U.N. refugee chief, Antonio Guterres, calls Ivory Coast one of the most dramatic displacement crises in the world. As of now, the U.N. refugee agency has registered more than 120,000 Ivorian refugees in Liberia and several thousand more in Ghana, Togo and Guinea.

Guterres notes the conflict has displaced between 750,000 and one million people inside Ivory coast. In addition, he says, thousands of people are stranded in the country’s commercial capital, Abidjan. This, as forces loyal to rival presidential contenders, Laurent Gbagbo and Alassane Ouattara fight a ferocious battle to the end.

He says he is very concerned Liberia’s successful transition to democracy after years of conflict might be derailed by the civil war in neighboring Ivory Coast. And, he warns the situation could have wider implications.

“It is absolutely essential to support Liberia in order to avoid any kind of destabilization that the situation in Cote d’Ivoire might have over the very successful, until now, Liberian process of peace-building and democratic buildup," said Guterres. "But, there is a concern in relation to the possible spillover of the conflict. Let us hope this will not be the case and I hope also that the conflict ends quickly in order for this kind of effects to be contained because a prolongation of this conflict in Cote d’Ivoire could have a major destabilizing effect in the whole of West Africa.”

Civilians flee with their belongings in Abidjan, Ivory Coast, April 5, 2011

Guterres says this problem feeds into another major concern. He says the political conflict in Ivory Coast has generated new ethnic tensions.
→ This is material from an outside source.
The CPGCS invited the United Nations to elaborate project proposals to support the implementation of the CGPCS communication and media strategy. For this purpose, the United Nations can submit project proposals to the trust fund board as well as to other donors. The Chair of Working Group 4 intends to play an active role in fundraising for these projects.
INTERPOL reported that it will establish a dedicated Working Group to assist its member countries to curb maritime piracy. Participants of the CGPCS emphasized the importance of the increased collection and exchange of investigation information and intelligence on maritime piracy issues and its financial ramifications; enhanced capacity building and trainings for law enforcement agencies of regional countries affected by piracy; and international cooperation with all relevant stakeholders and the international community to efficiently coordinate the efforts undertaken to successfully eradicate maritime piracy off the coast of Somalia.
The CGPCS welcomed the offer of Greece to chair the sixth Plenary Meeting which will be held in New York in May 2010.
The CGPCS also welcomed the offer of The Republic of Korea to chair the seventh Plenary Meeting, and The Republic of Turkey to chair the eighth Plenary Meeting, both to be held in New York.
This, he says, was highlighted in the battles that took place in the West before Outtara’s forces moved into Abidjan.

“You have all heard about the massacres in Duekoue can be triggering an inter-ethnic tension and that, of course will last beyond the conflict and this is a very important source of conflict,” said Guterres.

The International Committee of the Red Cross reports more than 800 people were killed in a single day around a church compound in the town of Duekoue. The attackers are believed to be supporters of Alassane Ouattara.
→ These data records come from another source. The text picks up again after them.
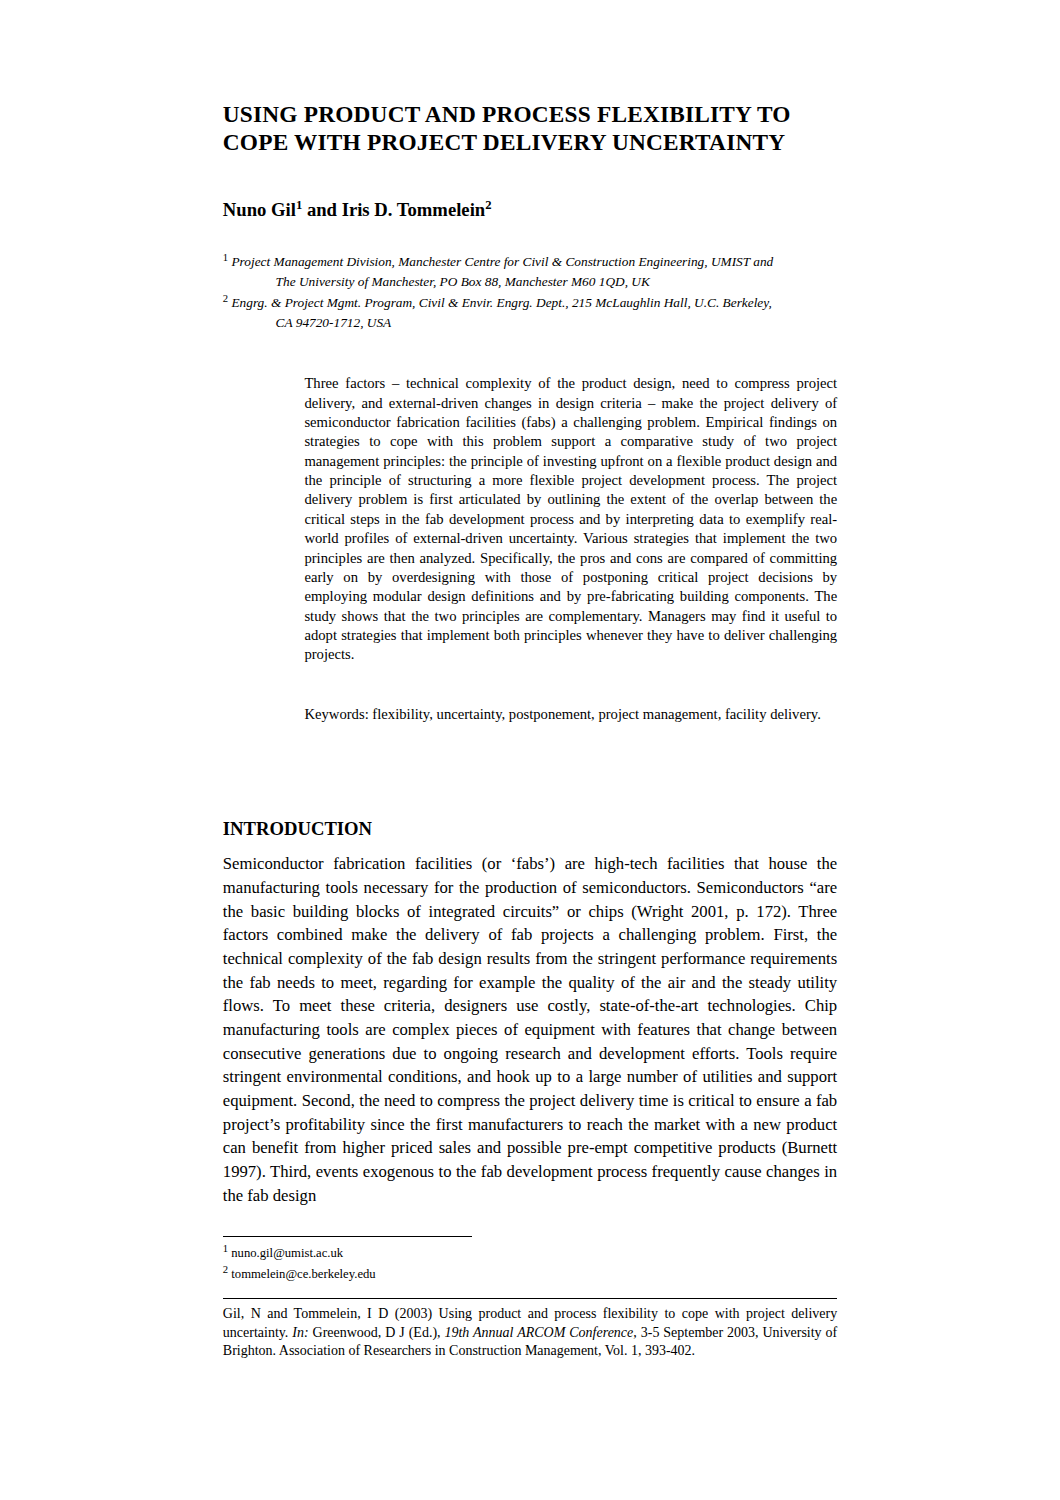Using Product and Process Flexibility to Cope with Project Delivery Uncertainty
Nuno Gil1 and Iris D. Tommelein2
1 Project Management Division, Manchester Centre for Civil & Construction Engineering, UMIST and
The University of Manchester, PO Box 88, Manchester M60 1QD, UK
2 Engrg. & Project Mgmt. Program, Civil & Envir. Engrg. Dept., 215 McLaughlin Hall, U.C. Berkeley,
CA 94720-1712, USA
Three factors – technical complexity of the product design, need to compress project delivery, and external-driven changes in design criteria – make the project delivery of semiconductor fabrication facilities (fabs) a challenging problem. Empirical findings on strategies to cope with this problem support a comparative study of two project management principles: the principle of investing upfront on a flexible product design and the principle of structuring a more flexible project development process. The project delivery problem is first articulated by outlining the extent of the overlap between the critical steps in the fab development process and by interpreting data to exemplify real-world profiles of external-driven uncertainty. Various strategies that implement the two principles are then analyzed. Specifically, the pros and cons are compared of committing early on by overdesigning with those of postponing critical project decisions by employing modular design definitions and by pre-fabricating building components. The study shows that the two principles are complementary. Managers may find it useful to adopt strategies that implement both principles whenever they have to deliver challenging projects.
Keywords: flexibility, uncertainty, postponement, project management, facility delivery.
Introduction
Semiconductor fabrication facilities (or ‘fabs’) are high-tech facilities that house the manufacturing tools necessary for the production of semiconductors. Semiconductors “are the basic building blocks of integrated circuits” or chips (Wright 2001, p. 172). Three factors combined make the delivery of fab projects a challenging problem. First, the technical complexity of the fab design results from the stringent performance requirements the fab needs to meet, regarding for example the quality of the air and the steady utility flows. To meet these criteria, designers use costly, state-of-the-art technologies. Chip manufacturing tools are complex pieces of equipment with features that change between consecutive generations due to ongoing research and development efforts. Tools require stringent environmental conditions, and hook up to a large number of utilities and support equipment. Second, the need to compress the project delivery time is critical to ensure a fab project’s profitability since the first manufacturers to reach the market with a new product can benefit from higher priced sales and possible pre-empt competitive products (Burnett 1997). Third, events exogenous to the fab development process frequently cause changes in the fab design
1 nuno.gil@umist.ac.uk
2 tommelein@ce.berkeley.edu
Gil, N and Tommelein, I D (2003) Using product and process flexibility to cope with project delivery uncertainty. In: Greenwood, D J (Ed.), 19th Annual ARCOM Conference, 3-5 September 2003, University of Brighton. Association of Researchers in Construction Management, Vol. 1, 393-402.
Guterres notes there are about three million foreign workers in Ivory Coast, a large majority from Burkina Faso. Though many of these so-called migrants have been born in Ivory Coast and their families have lived there for generations, they have been denied citizenship.

U.N. High Commissioner for Refugees, Guterres, says the citizenship issue could cause problems in the future as it has in the past.